■ **VORLIEGENDER TEXT**:
Christian Wevelsiep ist Privatdozent für Politische Soziologie und arbeitet zudem als Lehrer in einer Förderschule mit dem Schwerpunkt emotionale und soziale Entwicklung.

Einleitung: Der Wert der Person für das heilpädagogische Denken


Heilpädagogik als personbezogene Disziplin – diese Überschrift wird niemanden überraschen, der sich praktisch oder theoretisch mit heilpädagogischen Fragen beschäftigt. Die traditionelle Bezeichnung Heilpädagogik steht bekanntlich als Oberbegriff für eine Praxis mit einem spezifischen »Auftrag«. Auch nach Jahren kritischer Diskussionen ist der Grundgedanke präsent, dass es im Zusammenhang einer heilpädagogischen Profession vor allem um soziale und personale Integration geht. Im Ausdruck des »Heils« ist eine tiefe Ambivalenz enthalten. Von Heilung zu sprechen, ist unter pädagogischen Voraussetzungen schwierig, wenn nicht gar ausgrenzend; doch im Wort »heil« ist eine durchaus wertvolle ganzheitliche Orientierung enthalten, die »einer drohenden personalen und sozialen Desintegration zu begegnen« versucht (Speck 2008, S. 19). Heilpädagogisches Handeln findet, ganz gleich, ob es sich mit psychoanalytischen, humanistischen oder systemischen Prinzipien verbindet, in dem positiven Auftrag, »den Menschen ganz werden zu lassen« (ebd.), eine unverzichtbare Legitimation.

Diese These ist nun keineswegs überraschend oder neuartig. Mit ihr soll keine ideologische Aussage unterstellt werden, sondern eher an ein solides Fundament erinnert werden, das für die Geschichte und die Gegenwart heilpädagogischen Handelns bestimmend ist – die Idee der Personorientierung.

In der Idee der Personenförderung kommt ein Motiv zum Ausdruck, das in den verschiedenen heilpädagogischen Kontexten entfaltet werden soll. Die Maxime der Personorientierung scheint auf den ersten Blick nichts anderes als eine überzeugende Strategie heilpädagogischer Praxis zu sein. Doch geht es hier um eine grundlegende Herangehensweise an die Heilpädagogik als Disziplin, als Praxis und als Profession. Im Mittelpunkt der Reflexionen steht die Frage nach dem pädagogischen Sinn personorientierter Beziehungsgestaltung, der bereits in der historischen Dimension zum Ausdruck kommt. Geschichte und Gegenwart, Praxis und Theorie, professionelle und soziologische Dimensionen sollen in verschiedenen Kapiteln beleuchtet werden, wobei im Hintergrund immer die Frage nach dem Eigenwert der Personorientierung steht.

Die Konzeption erstreckt sich folglich:

  • auf Perspektiven der theoretischen Begründung der Heilpädagogik bzw. der verschiedenen sozialtheoretischen Herangehensweisen,

  • auf die historische Verlaufsform, in der sich die Heilpädagogik als Disziplin bis zur Gegenwart bewegt hatte,

  • auf die konkrete Praxis der heilpädagogischen Beziehungsgestaltung sowie

  • auf Perspektiven der professionellen Selbstreflexion, die heute, vereinfacht gesagt, unter erschwerten, krisenförmigen Bedingungen zum Ausdruck kommt.

■ **DIE DATEN**:
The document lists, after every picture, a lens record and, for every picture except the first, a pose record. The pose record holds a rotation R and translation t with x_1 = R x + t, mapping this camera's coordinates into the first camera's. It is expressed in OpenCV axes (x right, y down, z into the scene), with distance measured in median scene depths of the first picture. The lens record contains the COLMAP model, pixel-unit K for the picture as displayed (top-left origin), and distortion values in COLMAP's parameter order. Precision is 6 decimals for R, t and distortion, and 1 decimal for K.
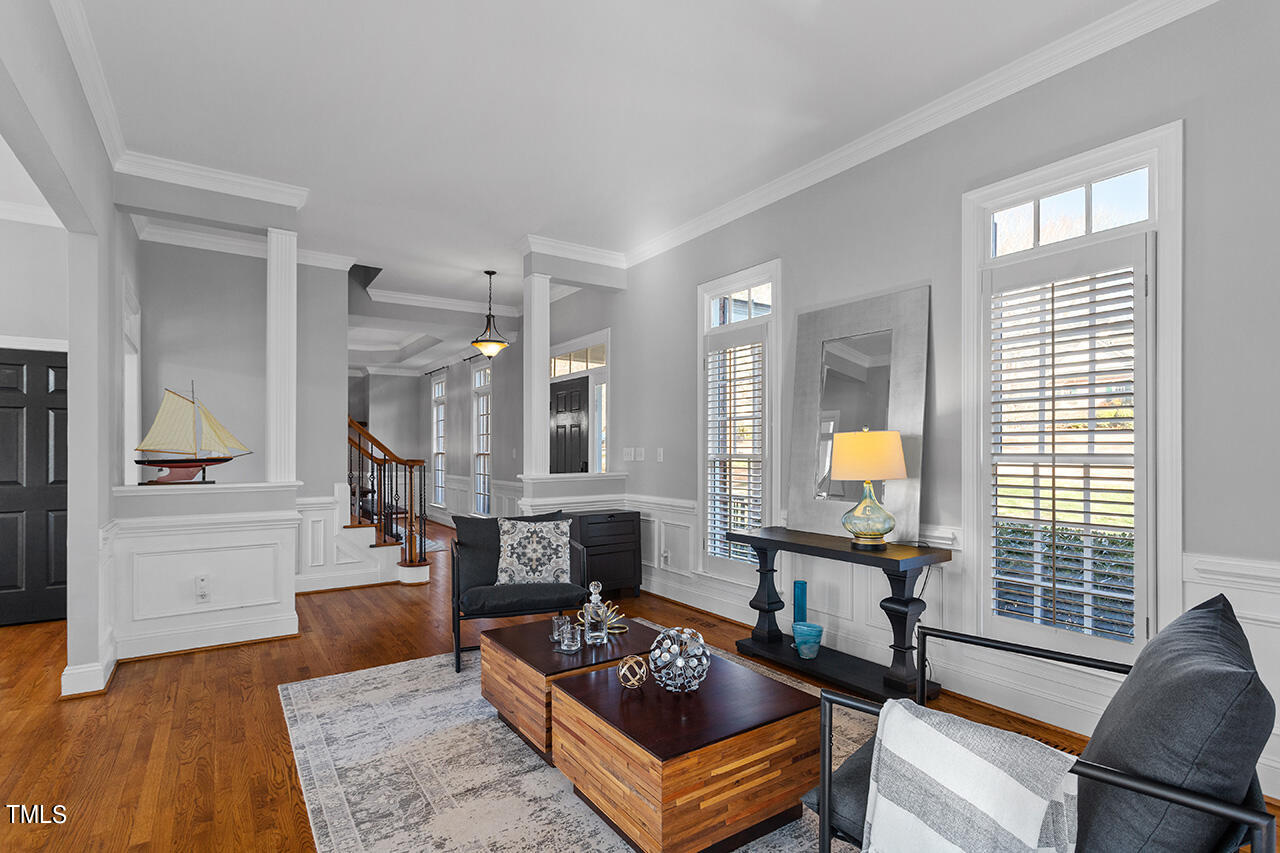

■ **AUFGABEN**:
[1] Gib den Abschnitt aus dem Text über Heilpädagogik wortgetreu wieder, beginnend bei „Diese These ist“ und endend bei „Idee der Personorientierung.“.
[2] Welche beiden beruflichen Tätigkeiten von Christian Wevelsiep nennt der Text über Heilpädagogik?
[3] Fasse den Absatz im Text über Heilpädagogik, der mit „In der Idee der Personenförderung“ beginnt, als Stichpunktliste zusammen.

■ **LÖSUNGEN**:
[1]
Diese These ist nun keineswegs überraschend oder neuartig. Mit ihr soll keine ideologische Aussage unterstellt werden, sondern eher an ein solides Fundament erinnert werden, das für die Geschichte und die Gegenwart heilpädagogischen Handelns bestimmend ist – die Idee der Personorientierung.

[2] Er ist Privatdozent für Politische Soziologie und arbeitet als Lehrer in einer Förderschule mit dem Schwerpunkt emotionale und soziale Entwicklung.

[3]
- Die Idee der Personenförderung drückt ein Motiv aus, das in verschiedenen heilpädagogischen Kontexten entfaltet werden soll.
- Personorientierung wirkt zunächst wie eine überzeugende Praxisstrategie, betrifft aber grundlegend die Heilpädagogik als Disziplin, Praxis und Profession.
- Im Mittelpunkt steht die Frage nach dem pädagogischen Sinn personorientierter Beziehungsgestaltung, der sich schon historisch zeigt.
- Mehrere Kapitel beleuchten Geschichte und Gegenwart, Praxis und Theorie sowie professionelle und soziologische Dimensionen.
- Im Hintergrund steht stets die Frage nach dem Eigenwert der Personorientierung.